Description
Graphs are a powerful tool for representing and understanding objects and their relationships in various application domains. The growing popularity of graph databases has generated data management problems that include finding efficient techniques for compressing large graph databases and suitable techniques for visualizing, browsing, and navigating large graph databases.
Graph Data Management: Techniques and Applications is a central reference source for different data management techniques for graph data structures and their application. This book discusses graphs for modeling complex structured and schemaless data from the Semantic Web, social networks, protein networks, chemical compounds, and multimedia databases and offers essential research for academics working in the interdisciplinary domains of databases, data mining, and multimedia technology.
Reviews and Testimonials
This book is the first that approaches the challenges associated with graphs from a data management point of view; it connects the dots. As I am currently involved in building a native graph database engine, I encounter problems that arise from every possible aspect: data representation, indexing, transaction support, parallel query processing, and may others. All of them sound familiar to a database researcher, but the inherent change is fundamental as they originate from a new foundation. I found that this book contains a lot of timely information, aiding my efforts. To be clear, it does not offer the blueprint for building a graph database system, but it contains a bag of diamonds, enlightening the readers as they start exploring a field that may fundamentally change data management in the future.

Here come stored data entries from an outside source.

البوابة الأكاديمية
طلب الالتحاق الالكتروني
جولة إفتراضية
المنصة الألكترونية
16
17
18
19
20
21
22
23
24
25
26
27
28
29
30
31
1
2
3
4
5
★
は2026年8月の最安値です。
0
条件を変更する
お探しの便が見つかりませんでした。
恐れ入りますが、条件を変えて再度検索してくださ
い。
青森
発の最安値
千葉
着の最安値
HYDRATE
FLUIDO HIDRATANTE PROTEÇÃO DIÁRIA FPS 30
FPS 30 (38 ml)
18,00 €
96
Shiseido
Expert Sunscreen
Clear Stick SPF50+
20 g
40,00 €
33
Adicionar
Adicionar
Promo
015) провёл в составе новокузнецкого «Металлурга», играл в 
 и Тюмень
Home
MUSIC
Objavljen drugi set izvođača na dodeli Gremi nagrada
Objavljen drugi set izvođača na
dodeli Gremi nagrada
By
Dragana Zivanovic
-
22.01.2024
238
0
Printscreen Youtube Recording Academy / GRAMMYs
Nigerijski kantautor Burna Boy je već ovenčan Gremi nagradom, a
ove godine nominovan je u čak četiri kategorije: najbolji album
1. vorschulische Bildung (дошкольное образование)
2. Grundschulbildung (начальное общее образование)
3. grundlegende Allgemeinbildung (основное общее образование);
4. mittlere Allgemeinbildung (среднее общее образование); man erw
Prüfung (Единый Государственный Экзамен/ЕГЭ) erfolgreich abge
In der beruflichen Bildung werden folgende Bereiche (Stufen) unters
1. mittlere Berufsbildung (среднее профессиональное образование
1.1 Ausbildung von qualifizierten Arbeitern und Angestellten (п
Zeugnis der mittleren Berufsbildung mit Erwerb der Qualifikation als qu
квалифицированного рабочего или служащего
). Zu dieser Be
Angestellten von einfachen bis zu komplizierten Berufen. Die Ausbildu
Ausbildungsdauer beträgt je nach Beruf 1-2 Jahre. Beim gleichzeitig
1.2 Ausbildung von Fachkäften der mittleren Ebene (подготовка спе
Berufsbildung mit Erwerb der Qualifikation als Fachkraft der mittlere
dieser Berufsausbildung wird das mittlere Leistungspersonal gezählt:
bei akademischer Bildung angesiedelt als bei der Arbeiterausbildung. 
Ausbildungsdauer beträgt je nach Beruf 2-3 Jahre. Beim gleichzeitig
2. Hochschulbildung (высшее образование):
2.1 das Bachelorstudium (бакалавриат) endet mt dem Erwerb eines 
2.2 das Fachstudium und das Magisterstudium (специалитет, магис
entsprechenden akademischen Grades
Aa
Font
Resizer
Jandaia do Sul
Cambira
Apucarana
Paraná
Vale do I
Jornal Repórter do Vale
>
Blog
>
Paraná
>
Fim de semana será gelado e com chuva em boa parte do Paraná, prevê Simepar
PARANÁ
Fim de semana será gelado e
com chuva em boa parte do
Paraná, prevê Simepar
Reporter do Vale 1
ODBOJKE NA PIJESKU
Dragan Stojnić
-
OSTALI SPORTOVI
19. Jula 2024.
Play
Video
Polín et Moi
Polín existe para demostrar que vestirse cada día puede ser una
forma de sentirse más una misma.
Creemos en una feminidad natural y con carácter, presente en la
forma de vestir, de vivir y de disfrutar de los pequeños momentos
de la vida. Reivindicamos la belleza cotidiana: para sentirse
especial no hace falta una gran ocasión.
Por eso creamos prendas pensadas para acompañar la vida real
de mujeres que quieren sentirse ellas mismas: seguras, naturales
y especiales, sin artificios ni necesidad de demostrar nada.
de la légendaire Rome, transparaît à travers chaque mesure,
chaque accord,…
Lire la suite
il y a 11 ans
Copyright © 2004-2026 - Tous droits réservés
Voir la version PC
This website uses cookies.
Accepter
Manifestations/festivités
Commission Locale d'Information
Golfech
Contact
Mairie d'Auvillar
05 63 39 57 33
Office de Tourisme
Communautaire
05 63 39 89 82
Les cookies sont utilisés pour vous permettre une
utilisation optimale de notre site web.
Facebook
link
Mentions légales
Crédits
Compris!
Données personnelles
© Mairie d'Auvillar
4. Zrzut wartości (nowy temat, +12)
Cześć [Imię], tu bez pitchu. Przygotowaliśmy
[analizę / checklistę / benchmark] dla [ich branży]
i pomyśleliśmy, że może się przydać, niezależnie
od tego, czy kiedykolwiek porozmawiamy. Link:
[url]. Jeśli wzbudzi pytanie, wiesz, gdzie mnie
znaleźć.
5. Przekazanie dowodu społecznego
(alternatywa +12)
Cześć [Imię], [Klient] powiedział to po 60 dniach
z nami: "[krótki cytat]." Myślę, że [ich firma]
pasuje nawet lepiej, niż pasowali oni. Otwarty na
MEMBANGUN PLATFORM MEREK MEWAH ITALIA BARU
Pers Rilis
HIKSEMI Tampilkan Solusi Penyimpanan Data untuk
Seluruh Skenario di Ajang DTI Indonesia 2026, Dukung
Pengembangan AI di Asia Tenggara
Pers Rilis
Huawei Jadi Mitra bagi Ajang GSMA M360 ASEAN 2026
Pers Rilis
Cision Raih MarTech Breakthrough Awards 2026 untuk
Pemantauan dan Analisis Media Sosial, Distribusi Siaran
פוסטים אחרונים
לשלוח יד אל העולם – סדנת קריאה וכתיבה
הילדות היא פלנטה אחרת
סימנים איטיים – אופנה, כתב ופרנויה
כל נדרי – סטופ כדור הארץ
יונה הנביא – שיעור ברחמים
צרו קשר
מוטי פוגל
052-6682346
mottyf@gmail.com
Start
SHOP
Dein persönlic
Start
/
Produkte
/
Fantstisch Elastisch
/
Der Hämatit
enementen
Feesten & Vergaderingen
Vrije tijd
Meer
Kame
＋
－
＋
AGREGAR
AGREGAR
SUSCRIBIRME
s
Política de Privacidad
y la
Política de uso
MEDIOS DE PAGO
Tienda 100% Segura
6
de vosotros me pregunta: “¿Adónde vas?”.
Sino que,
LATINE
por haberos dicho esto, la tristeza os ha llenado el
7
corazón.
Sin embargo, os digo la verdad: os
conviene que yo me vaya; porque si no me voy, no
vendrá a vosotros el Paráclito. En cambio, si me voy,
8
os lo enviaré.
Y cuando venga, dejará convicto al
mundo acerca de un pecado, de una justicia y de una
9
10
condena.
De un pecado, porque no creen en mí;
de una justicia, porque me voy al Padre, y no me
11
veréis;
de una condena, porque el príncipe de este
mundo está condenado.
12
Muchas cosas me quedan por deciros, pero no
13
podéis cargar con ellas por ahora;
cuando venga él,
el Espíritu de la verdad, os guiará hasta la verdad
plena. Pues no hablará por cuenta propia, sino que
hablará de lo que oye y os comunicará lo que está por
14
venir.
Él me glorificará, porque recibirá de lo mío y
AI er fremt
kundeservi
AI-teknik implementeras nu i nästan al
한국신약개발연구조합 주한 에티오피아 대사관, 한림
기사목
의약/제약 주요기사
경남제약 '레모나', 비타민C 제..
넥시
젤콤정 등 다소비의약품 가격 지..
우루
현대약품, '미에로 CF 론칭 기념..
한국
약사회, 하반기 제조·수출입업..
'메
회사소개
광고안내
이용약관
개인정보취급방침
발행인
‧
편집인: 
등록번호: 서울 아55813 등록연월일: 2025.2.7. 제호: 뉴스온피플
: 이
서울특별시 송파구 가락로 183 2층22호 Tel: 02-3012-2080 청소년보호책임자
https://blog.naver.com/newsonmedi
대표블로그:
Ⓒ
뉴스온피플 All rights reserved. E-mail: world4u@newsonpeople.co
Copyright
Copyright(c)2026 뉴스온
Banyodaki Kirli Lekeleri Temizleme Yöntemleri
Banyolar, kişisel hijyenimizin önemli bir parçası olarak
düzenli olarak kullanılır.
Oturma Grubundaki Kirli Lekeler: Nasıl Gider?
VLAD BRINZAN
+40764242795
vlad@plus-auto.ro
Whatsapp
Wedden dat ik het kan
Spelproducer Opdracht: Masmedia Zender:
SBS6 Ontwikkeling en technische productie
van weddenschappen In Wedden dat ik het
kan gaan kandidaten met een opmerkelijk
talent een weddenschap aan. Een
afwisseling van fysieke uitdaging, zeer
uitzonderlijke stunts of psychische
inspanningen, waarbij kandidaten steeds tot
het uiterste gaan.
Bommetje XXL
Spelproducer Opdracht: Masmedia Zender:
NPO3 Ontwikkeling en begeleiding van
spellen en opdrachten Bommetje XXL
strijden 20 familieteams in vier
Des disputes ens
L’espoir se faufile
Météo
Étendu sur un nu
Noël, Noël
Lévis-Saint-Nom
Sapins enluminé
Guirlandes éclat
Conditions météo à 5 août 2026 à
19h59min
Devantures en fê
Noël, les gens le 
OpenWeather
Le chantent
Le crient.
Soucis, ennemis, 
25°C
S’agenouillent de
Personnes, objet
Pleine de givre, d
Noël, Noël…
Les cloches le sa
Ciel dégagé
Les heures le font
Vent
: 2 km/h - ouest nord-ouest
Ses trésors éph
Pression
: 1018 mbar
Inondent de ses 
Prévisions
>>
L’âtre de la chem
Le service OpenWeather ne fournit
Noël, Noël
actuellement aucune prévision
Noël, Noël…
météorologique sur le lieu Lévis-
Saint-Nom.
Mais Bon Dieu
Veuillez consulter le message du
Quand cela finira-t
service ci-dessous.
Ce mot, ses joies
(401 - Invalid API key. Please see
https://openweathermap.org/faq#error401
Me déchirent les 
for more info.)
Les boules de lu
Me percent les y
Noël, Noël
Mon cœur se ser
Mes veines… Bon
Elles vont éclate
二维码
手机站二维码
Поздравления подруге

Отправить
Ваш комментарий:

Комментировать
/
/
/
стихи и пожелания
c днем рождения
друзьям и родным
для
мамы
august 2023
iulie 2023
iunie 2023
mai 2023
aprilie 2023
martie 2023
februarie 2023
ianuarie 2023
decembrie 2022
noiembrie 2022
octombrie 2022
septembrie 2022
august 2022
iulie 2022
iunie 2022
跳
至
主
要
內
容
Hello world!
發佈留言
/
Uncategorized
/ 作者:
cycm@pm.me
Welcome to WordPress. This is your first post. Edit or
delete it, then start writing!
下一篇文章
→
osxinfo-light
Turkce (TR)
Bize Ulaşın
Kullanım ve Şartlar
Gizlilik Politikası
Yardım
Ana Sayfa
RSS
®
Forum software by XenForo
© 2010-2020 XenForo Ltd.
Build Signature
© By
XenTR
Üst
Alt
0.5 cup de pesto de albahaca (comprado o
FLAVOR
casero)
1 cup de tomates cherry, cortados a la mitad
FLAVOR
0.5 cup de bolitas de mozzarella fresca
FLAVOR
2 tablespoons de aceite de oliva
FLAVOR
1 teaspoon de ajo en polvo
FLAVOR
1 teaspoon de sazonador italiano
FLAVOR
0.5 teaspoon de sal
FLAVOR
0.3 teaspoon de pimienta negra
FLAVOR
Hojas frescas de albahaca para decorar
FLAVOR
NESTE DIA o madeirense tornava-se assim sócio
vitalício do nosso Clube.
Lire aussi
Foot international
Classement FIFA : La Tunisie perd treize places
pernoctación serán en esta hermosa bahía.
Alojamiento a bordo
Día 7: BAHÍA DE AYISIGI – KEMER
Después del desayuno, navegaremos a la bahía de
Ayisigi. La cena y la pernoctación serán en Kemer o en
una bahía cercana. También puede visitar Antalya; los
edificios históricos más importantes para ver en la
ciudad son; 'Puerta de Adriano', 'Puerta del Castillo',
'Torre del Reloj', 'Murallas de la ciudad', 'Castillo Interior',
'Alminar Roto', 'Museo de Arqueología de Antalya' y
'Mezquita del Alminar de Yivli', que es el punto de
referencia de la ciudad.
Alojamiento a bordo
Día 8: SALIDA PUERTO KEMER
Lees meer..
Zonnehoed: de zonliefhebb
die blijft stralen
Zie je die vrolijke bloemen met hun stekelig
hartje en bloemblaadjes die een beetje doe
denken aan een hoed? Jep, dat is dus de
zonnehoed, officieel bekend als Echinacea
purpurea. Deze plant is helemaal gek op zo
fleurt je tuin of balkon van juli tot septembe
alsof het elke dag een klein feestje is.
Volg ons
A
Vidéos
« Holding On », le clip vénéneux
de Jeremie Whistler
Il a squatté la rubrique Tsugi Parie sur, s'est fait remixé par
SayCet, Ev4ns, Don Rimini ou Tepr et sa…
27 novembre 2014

– Haixun Wang, Microsoft Research Asia
Preface
The graph is a powerful tool for representing and understanding objects and their relationships in various application domains. Recently, graphs have been widely used to model many complex structured and schemaless data such as semantic web, social networks, biological networks, protein networks, chemical compounds and business process models. The growing popularity of graph databases has generated interesting data management problems. Therefore, the domain of graph databases have attracted a lot of attention from the research community and different challenges have been discussed such as: subgraph search queries, supergraph search queries, approximate subgraph matching, short path queries and graph mining techniques.
This book is designed for studying various fundamental challenges of storing and querying graph databases. In addition, it discusses the applications of graph databases in various domains. In particular, the book is divided into three main sections.
The first section discusses the basic definitions of graph data models, graph representations and graph traversal patterns. It also provides an overview of different graph indexing techniques and evaluation mechanisms for the main types of graph queries. The second section further discusses advanced querying aspects of graph databases and different mining techniques of graph databases. It should be noted that many graph querying algorithms are sensitive to the application scenario in which they are designed and cannot be generalized for all domains. Therefore, the third section focuses on presenting the usage of graph database techniques in different practical domains such as: semantic web, chemoinformatics, bioinformatics, business process model and transportation networks.
In a nutshell, the book provides a comprehensive summary from both of the algorithmic and the applied perspectives. It will provide the reader with a better understanding of how graph databases can be effectively utilized in different scenarios.